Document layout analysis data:
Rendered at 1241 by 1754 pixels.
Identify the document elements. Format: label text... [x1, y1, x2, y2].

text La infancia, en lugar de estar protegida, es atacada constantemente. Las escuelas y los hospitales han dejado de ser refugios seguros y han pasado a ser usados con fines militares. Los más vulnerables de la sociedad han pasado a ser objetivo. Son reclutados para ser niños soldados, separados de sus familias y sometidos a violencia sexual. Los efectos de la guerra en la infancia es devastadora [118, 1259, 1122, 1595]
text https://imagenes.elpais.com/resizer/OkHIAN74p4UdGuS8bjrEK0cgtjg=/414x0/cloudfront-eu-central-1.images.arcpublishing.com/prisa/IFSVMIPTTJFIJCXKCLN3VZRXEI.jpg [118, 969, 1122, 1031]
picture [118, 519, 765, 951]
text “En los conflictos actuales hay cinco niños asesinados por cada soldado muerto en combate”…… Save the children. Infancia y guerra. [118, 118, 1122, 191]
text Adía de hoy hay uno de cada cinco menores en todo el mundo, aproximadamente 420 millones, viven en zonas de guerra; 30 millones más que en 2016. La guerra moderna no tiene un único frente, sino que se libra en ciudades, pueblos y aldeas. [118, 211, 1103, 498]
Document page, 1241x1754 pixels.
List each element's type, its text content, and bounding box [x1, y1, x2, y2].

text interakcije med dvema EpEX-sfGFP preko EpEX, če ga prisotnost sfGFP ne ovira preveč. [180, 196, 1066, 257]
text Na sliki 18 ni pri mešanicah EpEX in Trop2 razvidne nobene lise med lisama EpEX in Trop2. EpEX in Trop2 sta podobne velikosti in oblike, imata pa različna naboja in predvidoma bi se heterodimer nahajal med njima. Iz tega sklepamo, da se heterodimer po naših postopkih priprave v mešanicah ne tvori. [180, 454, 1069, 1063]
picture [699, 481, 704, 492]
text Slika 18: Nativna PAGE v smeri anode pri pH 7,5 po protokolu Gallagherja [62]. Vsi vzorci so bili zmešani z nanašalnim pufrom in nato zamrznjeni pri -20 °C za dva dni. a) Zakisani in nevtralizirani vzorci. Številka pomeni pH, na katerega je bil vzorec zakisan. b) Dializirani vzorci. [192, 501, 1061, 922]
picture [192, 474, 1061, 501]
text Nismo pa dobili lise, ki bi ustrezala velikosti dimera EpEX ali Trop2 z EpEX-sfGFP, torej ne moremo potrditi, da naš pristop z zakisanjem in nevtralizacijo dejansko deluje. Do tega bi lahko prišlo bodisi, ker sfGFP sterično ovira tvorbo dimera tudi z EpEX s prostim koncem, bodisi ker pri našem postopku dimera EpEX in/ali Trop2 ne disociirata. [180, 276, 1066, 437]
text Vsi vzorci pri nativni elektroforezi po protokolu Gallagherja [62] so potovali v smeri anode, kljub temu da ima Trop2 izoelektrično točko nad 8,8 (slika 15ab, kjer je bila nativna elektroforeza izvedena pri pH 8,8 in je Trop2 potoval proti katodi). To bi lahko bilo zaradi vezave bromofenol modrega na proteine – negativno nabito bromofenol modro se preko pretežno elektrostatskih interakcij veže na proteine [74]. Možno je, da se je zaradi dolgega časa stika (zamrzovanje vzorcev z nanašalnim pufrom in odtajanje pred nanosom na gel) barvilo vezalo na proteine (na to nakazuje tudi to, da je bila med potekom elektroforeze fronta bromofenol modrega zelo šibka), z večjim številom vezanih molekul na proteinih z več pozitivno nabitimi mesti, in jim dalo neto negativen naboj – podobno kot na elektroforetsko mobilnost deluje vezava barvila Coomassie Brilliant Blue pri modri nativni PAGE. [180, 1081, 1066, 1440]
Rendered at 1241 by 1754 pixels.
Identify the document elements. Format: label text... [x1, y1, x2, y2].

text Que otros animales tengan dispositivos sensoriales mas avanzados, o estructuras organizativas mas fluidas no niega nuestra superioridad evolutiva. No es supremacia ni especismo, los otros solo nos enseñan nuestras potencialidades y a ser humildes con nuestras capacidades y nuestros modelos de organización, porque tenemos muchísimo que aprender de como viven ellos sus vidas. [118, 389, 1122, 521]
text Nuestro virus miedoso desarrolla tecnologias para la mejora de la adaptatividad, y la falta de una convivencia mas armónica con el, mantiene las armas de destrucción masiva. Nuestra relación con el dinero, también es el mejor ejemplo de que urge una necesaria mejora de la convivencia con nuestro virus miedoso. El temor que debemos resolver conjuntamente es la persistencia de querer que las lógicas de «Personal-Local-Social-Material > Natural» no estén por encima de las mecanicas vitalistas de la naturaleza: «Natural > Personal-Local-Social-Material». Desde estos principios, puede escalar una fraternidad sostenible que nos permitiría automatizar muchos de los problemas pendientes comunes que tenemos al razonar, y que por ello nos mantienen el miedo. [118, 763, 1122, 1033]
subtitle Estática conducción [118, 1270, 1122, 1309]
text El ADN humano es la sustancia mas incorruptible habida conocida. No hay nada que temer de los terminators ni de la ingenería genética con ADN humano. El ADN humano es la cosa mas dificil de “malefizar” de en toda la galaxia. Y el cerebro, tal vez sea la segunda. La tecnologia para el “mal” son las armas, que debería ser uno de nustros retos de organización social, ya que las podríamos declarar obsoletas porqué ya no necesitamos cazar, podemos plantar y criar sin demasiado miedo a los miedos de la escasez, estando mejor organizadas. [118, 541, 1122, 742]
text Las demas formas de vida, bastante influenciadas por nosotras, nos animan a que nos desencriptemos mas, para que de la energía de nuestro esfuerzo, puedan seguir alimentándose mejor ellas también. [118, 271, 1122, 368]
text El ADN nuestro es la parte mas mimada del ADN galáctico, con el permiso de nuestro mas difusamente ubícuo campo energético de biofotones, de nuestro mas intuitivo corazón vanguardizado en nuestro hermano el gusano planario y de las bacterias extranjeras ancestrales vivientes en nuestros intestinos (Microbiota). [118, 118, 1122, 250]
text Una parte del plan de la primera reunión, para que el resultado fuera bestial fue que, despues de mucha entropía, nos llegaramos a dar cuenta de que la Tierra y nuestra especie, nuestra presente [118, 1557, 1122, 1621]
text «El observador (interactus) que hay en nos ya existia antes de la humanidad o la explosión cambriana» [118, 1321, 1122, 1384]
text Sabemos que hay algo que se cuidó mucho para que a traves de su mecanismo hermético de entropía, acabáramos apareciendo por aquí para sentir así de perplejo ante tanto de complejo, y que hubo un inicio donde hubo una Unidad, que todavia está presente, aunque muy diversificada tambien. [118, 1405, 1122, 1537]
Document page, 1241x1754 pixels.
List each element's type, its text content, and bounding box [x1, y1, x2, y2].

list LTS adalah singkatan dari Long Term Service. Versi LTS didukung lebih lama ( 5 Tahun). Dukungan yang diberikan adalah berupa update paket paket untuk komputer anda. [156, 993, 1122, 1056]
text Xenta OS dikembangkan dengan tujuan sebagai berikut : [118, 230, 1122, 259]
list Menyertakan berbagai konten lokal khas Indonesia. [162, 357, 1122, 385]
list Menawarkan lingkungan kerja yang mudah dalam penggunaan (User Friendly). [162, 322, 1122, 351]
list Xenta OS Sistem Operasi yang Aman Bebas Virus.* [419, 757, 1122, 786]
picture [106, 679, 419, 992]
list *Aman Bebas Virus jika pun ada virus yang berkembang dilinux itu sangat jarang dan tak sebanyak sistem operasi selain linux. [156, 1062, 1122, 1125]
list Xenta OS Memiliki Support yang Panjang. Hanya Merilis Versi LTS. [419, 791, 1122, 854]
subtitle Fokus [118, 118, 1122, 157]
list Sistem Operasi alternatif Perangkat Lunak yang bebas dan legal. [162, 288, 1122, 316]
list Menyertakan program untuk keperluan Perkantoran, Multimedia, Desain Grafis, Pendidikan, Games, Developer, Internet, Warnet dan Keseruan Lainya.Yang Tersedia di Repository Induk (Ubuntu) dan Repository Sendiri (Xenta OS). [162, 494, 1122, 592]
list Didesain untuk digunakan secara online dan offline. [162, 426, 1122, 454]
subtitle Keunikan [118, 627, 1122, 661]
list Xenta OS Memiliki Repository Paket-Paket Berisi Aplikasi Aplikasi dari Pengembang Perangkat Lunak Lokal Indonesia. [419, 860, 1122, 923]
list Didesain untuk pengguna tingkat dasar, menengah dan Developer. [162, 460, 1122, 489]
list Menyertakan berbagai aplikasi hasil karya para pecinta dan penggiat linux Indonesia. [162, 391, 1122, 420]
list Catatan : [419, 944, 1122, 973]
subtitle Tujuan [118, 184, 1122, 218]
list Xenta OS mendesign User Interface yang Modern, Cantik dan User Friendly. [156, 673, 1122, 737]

What you will do.
Where a line above includes "cinco", copy that line.

Solved problem.
text “En los conflictos actuales hay cinco niños asesinados por cada soldado muerto en combate”…… Save the children. Infancia y guerra. [118, 118, 1122, 191]
text Adía de hoy hay uno de cada cinco menores en todo el mundo, aproximadamente 420 millones, viven en zonas de guerra; 30 millones más que en 2016. La guerra moderna no tiene un único frente, sino que se libra en ciudades, pueblos y aldeas. [118, 211, 1103, 498]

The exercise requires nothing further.